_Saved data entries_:
++++++++

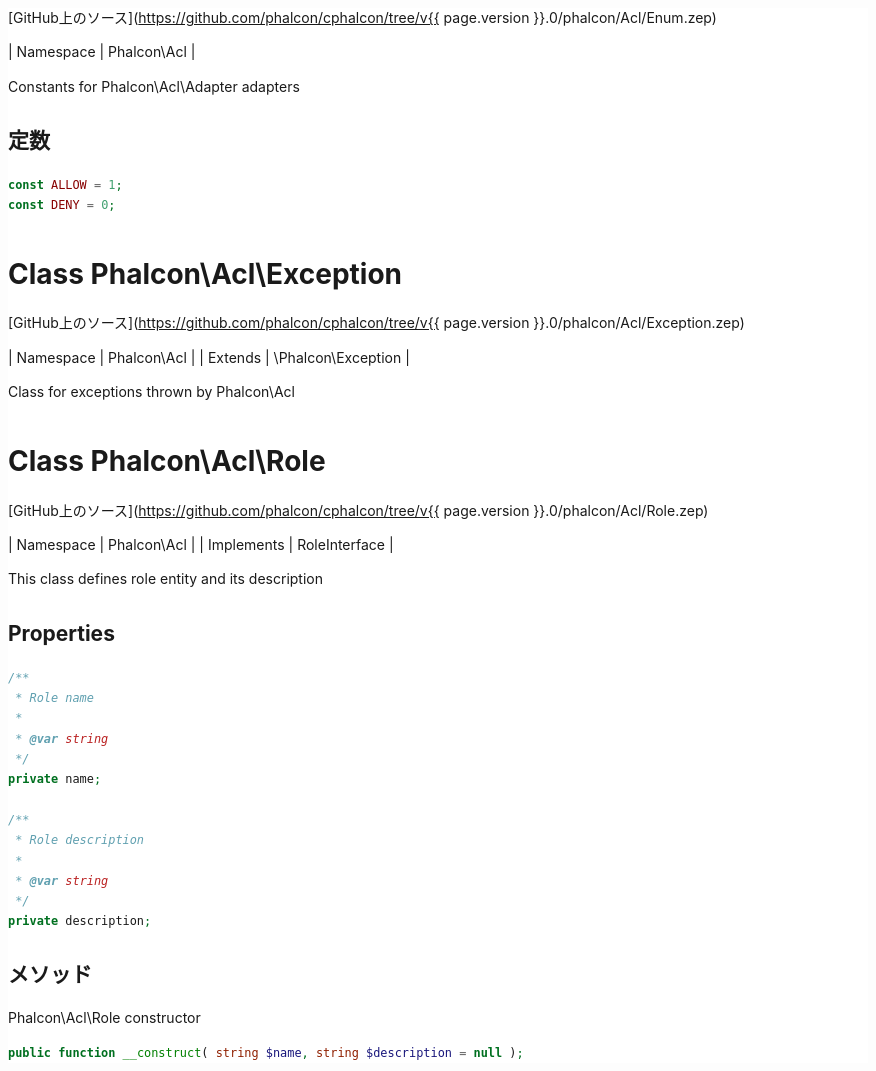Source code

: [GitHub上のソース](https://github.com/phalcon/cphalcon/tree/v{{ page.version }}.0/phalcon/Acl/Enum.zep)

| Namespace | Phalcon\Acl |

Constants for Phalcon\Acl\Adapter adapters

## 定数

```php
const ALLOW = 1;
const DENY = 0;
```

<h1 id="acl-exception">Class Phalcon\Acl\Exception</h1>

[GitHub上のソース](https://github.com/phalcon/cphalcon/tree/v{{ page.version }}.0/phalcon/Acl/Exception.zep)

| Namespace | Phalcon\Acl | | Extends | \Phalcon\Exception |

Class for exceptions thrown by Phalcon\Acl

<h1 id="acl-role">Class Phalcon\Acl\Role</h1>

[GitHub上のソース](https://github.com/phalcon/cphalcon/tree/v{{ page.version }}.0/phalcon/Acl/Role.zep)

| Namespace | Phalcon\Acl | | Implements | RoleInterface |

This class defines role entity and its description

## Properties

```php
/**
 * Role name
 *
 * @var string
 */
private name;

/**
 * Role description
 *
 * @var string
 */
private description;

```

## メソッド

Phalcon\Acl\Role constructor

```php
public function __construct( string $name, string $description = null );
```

++++++++

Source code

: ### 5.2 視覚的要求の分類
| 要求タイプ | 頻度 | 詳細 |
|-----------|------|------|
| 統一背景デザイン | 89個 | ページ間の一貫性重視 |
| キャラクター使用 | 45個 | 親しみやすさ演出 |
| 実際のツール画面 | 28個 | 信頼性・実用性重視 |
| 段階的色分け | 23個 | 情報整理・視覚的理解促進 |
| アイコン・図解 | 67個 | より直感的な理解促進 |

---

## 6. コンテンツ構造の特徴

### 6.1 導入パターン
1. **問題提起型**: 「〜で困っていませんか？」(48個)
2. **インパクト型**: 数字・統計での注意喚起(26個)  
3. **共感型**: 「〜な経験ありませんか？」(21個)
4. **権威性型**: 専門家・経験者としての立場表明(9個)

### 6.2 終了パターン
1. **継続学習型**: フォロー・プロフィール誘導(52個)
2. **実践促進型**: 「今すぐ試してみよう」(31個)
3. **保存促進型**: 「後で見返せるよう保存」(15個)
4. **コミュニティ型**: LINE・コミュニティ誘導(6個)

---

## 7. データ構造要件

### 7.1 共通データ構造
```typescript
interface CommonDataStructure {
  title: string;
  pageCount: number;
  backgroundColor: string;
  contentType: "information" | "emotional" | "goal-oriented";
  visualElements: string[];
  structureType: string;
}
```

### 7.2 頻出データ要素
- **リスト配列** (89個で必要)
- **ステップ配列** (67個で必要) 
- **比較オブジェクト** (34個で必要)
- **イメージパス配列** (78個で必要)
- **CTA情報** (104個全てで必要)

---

++++++++

Among the lines above, which contain the word "description"? Copy every one.

_Reply_:
This class defines role entity and its description
 * Role description
private description;
public function __construct( string $name, string $description = null );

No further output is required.